- _Work to complete_
Nothing but the lines from the one containing "Rendered at 1754 by 1241 pixels." through the end of the data should be output, each reproduced exactly.

- _Exercise material_
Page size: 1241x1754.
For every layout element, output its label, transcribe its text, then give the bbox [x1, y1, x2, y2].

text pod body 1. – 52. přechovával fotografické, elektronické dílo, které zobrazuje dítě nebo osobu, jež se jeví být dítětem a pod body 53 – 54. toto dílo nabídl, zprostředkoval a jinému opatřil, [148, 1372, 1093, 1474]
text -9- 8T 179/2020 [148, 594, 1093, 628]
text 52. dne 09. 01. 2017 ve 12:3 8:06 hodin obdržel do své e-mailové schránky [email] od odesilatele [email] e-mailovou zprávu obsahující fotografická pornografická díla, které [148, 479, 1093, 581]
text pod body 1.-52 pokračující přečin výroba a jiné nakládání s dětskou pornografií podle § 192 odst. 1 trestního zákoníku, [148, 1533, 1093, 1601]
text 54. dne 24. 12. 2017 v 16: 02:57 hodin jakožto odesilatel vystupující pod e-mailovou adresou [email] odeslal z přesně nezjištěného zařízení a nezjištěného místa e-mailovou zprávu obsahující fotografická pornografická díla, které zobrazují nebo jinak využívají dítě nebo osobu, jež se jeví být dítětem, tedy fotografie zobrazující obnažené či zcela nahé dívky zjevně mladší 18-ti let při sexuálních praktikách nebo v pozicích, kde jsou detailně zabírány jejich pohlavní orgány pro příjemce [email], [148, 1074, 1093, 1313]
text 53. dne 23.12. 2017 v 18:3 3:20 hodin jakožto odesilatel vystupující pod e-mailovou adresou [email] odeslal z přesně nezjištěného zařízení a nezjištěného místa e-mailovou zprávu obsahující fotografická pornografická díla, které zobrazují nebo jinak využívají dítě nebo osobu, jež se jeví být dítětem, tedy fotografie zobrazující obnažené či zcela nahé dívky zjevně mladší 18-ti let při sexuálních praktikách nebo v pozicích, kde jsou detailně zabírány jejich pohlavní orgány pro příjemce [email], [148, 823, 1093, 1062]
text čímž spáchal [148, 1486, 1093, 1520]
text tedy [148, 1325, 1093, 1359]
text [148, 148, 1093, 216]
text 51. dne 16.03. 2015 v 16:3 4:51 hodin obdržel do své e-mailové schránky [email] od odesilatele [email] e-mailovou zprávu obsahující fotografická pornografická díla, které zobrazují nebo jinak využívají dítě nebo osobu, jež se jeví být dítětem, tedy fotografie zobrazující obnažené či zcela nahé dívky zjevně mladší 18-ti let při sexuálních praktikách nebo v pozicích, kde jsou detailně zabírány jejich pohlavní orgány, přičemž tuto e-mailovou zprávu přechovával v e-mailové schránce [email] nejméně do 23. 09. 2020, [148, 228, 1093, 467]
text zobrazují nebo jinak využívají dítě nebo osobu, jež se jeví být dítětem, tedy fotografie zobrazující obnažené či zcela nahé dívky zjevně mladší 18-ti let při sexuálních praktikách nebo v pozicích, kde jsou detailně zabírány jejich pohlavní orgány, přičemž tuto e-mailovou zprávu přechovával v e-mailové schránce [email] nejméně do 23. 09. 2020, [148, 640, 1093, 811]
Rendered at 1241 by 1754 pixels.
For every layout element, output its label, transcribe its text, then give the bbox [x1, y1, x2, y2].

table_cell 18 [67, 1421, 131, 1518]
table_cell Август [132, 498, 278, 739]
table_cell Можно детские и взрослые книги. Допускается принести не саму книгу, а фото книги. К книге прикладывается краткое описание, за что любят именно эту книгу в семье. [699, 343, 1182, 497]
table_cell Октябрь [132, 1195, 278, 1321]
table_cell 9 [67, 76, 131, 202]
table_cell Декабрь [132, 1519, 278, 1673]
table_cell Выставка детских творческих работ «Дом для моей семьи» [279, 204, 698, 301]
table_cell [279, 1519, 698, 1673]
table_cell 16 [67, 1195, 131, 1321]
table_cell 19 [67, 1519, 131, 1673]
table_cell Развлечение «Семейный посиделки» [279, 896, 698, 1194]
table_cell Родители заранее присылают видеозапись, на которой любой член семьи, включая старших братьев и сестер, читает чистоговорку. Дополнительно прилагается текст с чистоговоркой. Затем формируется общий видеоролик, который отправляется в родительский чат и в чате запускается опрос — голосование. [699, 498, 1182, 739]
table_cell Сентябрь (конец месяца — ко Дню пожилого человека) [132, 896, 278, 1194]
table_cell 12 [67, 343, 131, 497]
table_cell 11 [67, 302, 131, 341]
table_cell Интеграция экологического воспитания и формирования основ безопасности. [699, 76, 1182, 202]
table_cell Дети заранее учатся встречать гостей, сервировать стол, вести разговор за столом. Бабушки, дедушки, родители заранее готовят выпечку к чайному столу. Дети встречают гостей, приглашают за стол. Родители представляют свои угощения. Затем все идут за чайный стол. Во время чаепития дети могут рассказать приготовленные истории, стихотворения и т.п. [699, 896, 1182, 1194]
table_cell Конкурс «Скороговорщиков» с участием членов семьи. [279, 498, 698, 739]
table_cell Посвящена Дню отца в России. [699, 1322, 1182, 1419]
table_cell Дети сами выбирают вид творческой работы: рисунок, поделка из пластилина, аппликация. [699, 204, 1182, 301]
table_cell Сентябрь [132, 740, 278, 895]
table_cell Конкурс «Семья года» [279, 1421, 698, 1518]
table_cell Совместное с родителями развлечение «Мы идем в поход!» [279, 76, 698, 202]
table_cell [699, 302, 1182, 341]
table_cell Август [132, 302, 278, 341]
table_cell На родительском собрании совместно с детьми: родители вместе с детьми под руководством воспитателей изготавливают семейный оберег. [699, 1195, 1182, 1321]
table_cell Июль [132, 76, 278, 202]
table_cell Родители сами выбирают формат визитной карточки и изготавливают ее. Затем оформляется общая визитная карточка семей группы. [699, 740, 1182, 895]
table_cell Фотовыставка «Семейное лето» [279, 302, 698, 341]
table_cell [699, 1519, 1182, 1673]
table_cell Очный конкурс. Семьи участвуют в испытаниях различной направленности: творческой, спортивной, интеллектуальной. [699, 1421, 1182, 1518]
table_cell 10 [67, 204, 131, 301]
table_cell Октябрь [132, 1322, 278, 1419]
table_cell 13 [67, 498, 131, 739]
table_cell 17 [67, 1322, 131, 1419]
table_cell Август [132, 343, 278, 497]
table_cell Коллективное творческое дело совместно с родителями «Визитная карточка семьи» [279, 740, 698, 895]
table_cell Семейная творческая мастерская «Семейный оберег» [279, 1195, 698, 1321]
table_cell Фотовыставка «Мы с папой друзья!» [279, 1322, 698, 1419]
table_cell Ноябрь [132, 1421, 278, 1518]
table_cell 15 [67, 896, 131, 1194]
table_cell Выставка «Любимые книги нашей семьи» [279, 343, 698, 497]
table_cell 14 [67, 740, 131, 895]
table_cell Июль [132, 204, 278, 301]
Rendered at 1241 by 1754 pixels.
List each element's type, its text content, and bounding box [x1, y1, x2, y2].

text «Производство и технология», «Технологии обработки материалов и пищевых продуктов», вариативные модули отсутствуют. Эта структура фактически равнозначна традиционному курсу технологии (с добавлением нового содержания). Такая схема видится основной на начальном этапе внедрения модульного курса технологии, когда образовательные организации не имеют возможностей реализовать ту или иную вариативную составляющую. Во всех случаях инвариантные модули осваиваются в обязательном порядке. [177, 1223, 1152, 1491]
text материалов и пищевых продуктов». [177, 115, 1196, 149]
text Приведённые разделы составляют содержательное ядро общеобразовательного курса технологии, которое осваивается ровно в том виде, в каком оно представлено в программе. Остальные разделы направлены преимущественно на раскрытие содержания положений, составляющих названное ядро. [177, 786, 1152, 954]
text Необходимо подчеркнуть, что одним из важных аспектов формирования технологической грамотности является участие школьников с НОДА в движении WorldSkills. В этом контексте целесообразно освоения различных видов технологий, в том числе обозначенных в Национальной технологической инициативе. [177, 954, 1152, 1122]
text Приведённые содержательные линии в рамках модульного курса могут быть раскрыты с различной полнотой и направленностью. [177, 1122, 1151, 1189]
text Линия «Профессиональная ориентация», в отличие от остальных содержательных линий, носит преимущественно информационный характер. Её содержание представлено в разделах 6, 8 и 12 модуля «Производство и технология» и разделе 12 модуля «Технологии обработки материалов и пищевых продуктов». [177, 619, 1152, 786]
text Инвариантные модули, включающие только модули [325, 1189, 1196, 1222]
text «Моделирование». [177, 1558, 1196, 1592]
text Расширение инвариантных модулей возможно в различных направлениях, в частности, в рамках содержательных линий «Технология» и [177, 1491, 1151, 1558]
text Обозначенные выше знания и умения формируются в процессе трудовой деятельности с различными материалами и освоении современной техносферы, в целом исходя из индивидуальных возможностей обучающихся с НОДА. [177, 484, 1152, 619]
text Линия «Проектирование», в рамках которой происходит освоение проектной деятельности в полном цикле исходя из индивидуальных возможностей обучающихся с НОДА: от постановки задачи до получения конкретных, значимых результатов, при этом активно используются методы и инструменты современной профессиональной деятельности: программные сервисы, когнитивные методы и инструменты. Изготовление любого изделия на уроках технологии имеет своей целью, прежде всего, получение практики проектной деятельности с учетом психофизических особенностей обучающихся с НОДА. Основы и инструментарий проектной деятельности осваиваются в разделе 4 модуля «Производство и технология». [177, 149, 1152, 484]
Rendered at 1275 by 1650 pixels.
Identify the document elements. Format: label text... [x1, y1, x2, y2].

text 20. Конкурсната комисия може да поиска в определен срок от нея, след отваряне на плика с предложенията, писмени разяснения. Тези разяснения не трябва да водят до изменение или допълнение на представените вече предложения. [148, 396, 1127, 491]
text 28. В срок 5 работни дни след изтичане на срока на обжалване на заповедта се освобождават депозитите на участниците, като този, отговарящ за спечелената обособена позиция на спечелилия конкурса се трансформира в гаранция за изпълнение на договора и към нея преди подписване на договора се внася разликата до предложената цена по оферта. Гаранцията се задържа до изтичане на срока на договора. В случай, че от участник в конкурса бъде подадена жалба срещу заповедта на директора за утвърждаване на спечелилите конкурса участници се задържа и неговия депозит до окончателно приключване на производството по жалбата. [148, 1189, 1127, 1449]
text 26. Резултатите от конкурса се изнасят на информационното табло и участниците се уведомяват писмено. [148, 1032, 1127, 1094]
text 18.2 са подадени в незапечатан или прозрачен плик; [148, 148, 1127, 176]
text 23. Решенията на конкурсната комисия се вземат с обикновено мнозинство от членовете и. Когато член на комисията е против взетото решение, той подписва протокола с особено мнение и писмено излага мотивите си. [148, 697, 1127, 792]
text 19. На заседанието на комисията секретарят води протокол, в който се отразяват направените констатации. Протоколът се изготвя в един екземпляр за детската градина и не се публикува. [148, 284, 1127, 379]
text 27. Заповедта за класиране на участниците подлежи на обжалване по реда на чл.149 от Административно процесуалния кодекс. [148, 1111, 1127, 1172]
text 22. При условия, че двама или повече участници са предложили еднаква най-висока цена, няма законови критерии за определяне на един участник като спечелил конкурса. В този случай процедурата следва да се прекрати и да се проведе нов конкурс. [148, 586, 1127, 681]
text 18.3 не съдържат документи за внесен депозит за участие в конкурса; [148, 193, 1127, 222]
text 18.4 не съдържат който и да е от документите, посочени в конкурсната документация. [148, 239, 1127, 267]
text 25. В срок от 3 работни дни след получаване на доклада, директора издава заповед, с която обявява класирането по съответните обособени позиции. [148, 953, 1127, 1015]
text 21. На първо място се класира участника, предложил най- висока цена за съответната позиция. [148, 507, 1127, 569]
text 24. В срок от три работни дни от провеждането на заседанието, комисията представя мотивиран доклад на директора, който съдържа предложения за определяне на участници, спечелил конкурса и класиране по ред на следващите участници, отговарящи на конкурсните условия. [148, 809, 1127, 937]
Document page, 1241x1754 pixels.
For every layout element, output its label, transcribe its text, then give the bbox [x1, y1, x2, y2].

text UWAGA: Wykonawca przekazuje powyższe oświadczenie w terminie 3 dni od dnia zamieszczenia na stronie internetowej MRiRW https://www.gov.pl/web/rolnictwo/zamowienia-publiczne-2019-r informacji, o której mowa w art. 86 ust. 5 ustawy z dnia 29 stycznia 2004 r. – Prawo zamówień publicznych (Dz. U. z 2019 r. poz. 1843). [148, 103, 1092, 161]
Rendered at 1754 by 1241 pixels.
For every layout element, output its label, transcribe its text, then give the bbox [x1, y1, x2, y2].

- _Exercise result_
Rendered at 1754 by 1241 pixels.
For every layout element, output its label, transcribe its text, then give the bbox [x1, y1, x2, y2].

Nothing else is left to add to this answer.